Applied to number, Zero was a forbidden concept, as "emptiness" and "nothingness" did not reconcile with the idea of God as creator of everything. Nothingness was impossible; God always was, and always will be.

Therefore, Tonality is best seen as the identity number ONE and its fractional divisions. ONE is the root, the center, around which all things revolve, and which everything else is subordinate and related. God, and his favored creation, Man, are at the center.

In Serial thinking, quantity, not identity, is the norm. Inversion in Serialism is literal. The inversion of the major chord C-E-G, inverted serially, becomes C-Ab-F, or F minor. The major/minor quality of the chord has been changed.

This serial type of inversion can be applied to advanced harmonic tonal music as well, as Howard Hanson and Vincent Persichetti have demonstrated; hence, Serialism becomes not just a "school" of music in a brief period of the post-war era; it is a way of thinking about musical materials which still influences composers today, many who would not dream of calling themselves "Serialists."

In the Einsteinian Serial universe, gravity is gone; but local masses can attract, just as in outer space.
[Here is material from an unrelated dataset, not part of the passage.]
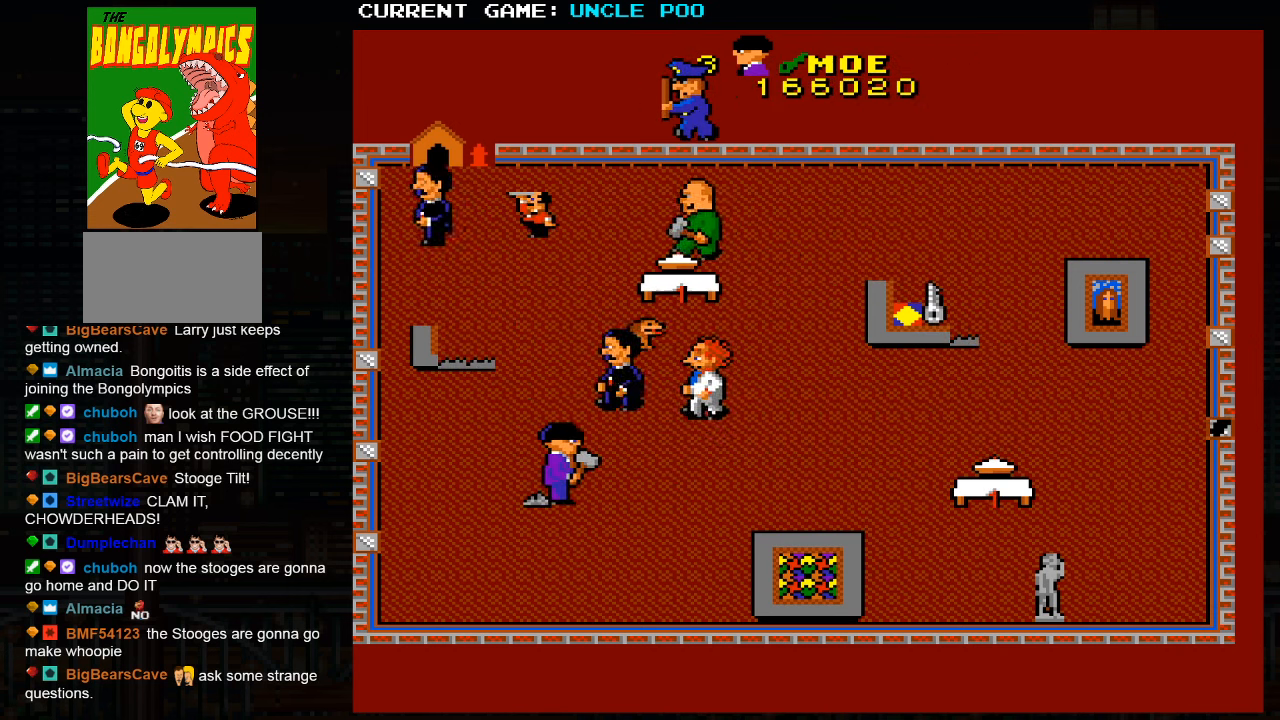
{"buttons": [], "left_stick": "down-right", "events": []}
Bartók created localized areas of tonal gravity around "seed" notes, which appear temporarily, but do not last for the entire composition. Also, other hierarchies can replace Tonality's root ranking; the Fibonacci series was also used by Bartók, and ideas concerning the Golden Mean.

John Cage and Pierre Boulez were important post-war musical thinkers, and their correspondence in the 1950s reveals that they both desired to achieve the same goal, which was a music freed from the constraints and controls of "the ego" or the conscious mind. Cage was seeking to do this through chance procedures, and his interest in Eastern religion; Boulez was influenced by the French Surrealists, with their automatic drawings and imagery which sprang from the "unconscious." Boulez was also motivated, early on, by political motives which sought to undermine nationalism.

So the Serial way of approaching music was more than just a different use of materials; the aesthetic itself, which rejected the heroic ideal of Man and God as the center of his universe, sought to create great edifices of Art which stood as mysteries, with no special sympathy for Man, his ego, and his God, or the outmoded nationalist aesthetic which had nearly destroyed Europe in WW II.

We were now in a different universe, a more indifferent universe, which engendered a new art, free from the encumberance of past tradition, and which nurtured strange new works of beauty never heard before.


----------